You could script this part of the proccess too:

Let's say that I decide that I'll put the Zip exports in:

/home/daniel/Cloud_Remotes/nuclino-zips

And I'll keep a local copy of my notes in:

/home/daniel/Cloud_Remotes/Nuclino_Backups

I could add this script to my system at autostart it at boot:

import os
import zipfile
from watchdog.observers import Observer
from watchdog.events import FileSystemEventHandler

# Define source and destination directories
SOURCE_DIR = "/home/daniel/Cloud_Remotes/nuclino-zips"
DEST_DIR = "/home/daniel/Cloud_Remotes/Nuclino_Backups"

class ZipFileHandler(FileSystemEventHandler):
    def on_created(self, event):
        # Check if the created file is a zip file
        if event.is_directory or not event.src_path.endswith(".zip"):
            return

        zip_path = event.src_path
        print(f"New zip file detected: {zip_path}")

        # Extract the zip file
        try:
            with zipfile.ZipFile(zip_path, 'r') as zip_ref:
                for file in zip_ref.namelist():
                    dest_file_path = os.path.join(DEST_DIR, file)
                    # Skip extraction if the file already exists
                    if os.path.exists(dest_file_path):
                        print(f"Skipping existing file: {dest_file_path}")
                        continue

                    # Ensure destination directories exist
                    os.makedirs(os.path.dirname(dest_file_path), exist_ok=True)

                    # Extract the file
                    print(f"Extracting: {file} to {dest_file_path}")
                    zip_ref.extract(file, DEST_DIR)

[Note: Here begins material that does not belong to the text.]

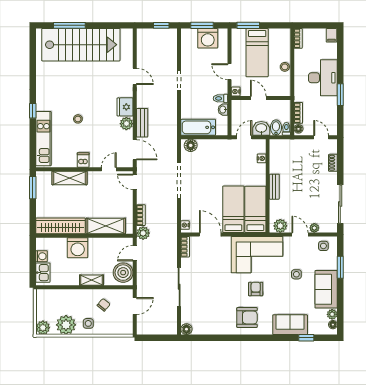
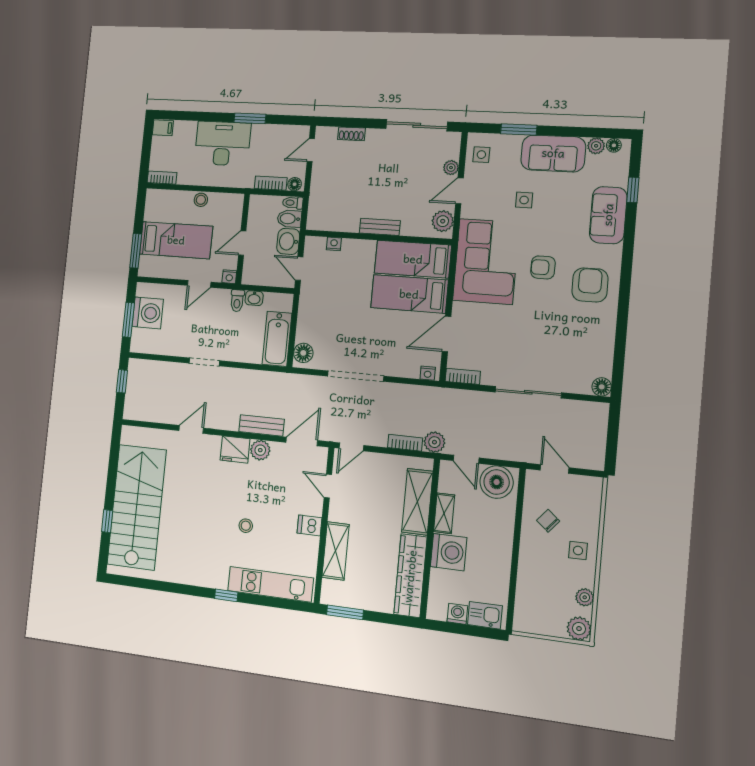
window: (69, 25) -> (107, 521), width x0.46
shelving: (91, 280) -> (444, 513), moved
plant: (66, 325) -> (585, 597), width x0.53, depth x0.53

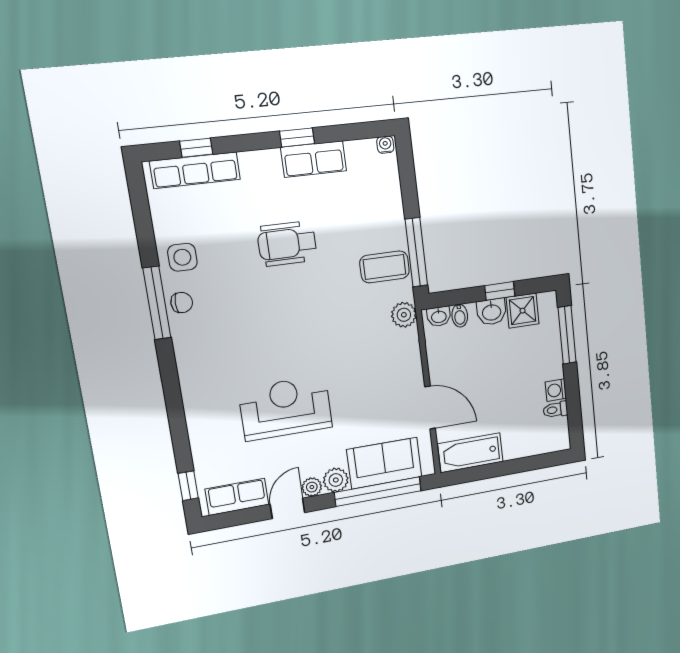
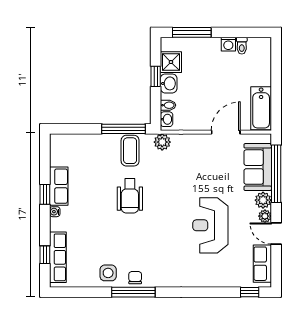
water cooler: (385, 145) -> (55, 212), moved
wheelchair: (287, 244) -> (130, 196), moved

            print(f"Extraction completed for: {zip_path}")

        except Exception as e:
            print(f"Error processing {zip_path}: {e}")

if __name__ == "__main__":
    # Set up the observer to monitor the source directory
    event_handler = ZipFileHandler()
    observer = Observer()
    observer.schedule(event_handler, path=SOURCE_DIR, recursive=False)

    print(f"Monitoring directory: {SOURCE_DIR} for new zip files...")

    try:
        observer.start()
        while True:
            pass  # Keep the script running
    except KeyboardInterrupt:
        observer.stop()

    observer.join()

Copy new files, then sync those (incrementally) to B2

You could chain the first and following steps so that the system will:

1 - Watch for new zips
2 - When new zips are detected, move in the new files (only), and then:
3 - Trigger the GUI to sync those new files up to B2

Which is as follows:

GUI for incremental syncing to B2 remote

#!/bin/bash

# Define the source and destination paths
LOCAL="/home/daniel/backups/my-notes"
REMOTE="b2:mybucket"

# Function to check if local directory is empty
check_local_dir() {
    if [ -z "$(ls -A $LOCAL 2>/dev/null)" ]; then
        # Directory is empty or doesn't exist, use copy from remote
        echo "# Local directory is empty, downloading from B2..."
        return 0
    else
        # Directory has content, use sync
        echo "# Local directory has content, performing sync..."
        return 1
    fi
}

# Function to perform the operation
do_sync() {
    # Create a temporary file for logging
    LOGFILE=$(mktemp)

    # Launch terminal window for verbose output
    xterm -geometry 100x30 -T "Transfer Progress - Detailed Log" -e "tail -f $LOGFILE" &
    XTERM_PID=$!

    {
        if check_local_dir; then
            # Copy from remote if local is empty
            rclone copy -vv --progress --stats 1s --stats-one-line \
                --verbose --transfers 4 --checkers 8 \
                "$REMOTE" "$LOCAL" 2>&1 | tee -a "$LOGFILE"
        else
            # Sync if local has content
            rclone sync -vv --progress --stats 1s --stats-one-line \
                --verbose --transfers 4 --checkers 8 \
                "$LOCAL" "$REMOTE" 2>&1 | tee -a "$LOGFILE"
        fi | \
        while IFS= read -r line; do
            # Extract progress percentage for the progress bar
            if [[ $line =~ ([0-9]+)% ]]; then
                echo "${BASH_REMATCH[1]}"
            fi
            # Send current operation to dialog
            echo "# $line"
        done
    } | zenity --progress \
        --title="B2 Transfer Progress" \
        --text="Starting operation..." \
        --percentage=0 \
        --auto-close \
        --width=500

    # Clean up
    kill $XTERM_PID
    rm -f "$LOGFILE"
}

# Main GUI dialog
if zenity --question \
    --title="B2 Transfer" \
    --text="Start transfer operation?" \
    --ok-label="Start" \
    --cancel-label="Cancel" \
    --width=300; then

    # Run operation
    do_sync

    # Show completion dialog
    zenity --info \
        --title="Transfer Complete" \
        --text="Operation has finished successfully." \
        --width=300
fi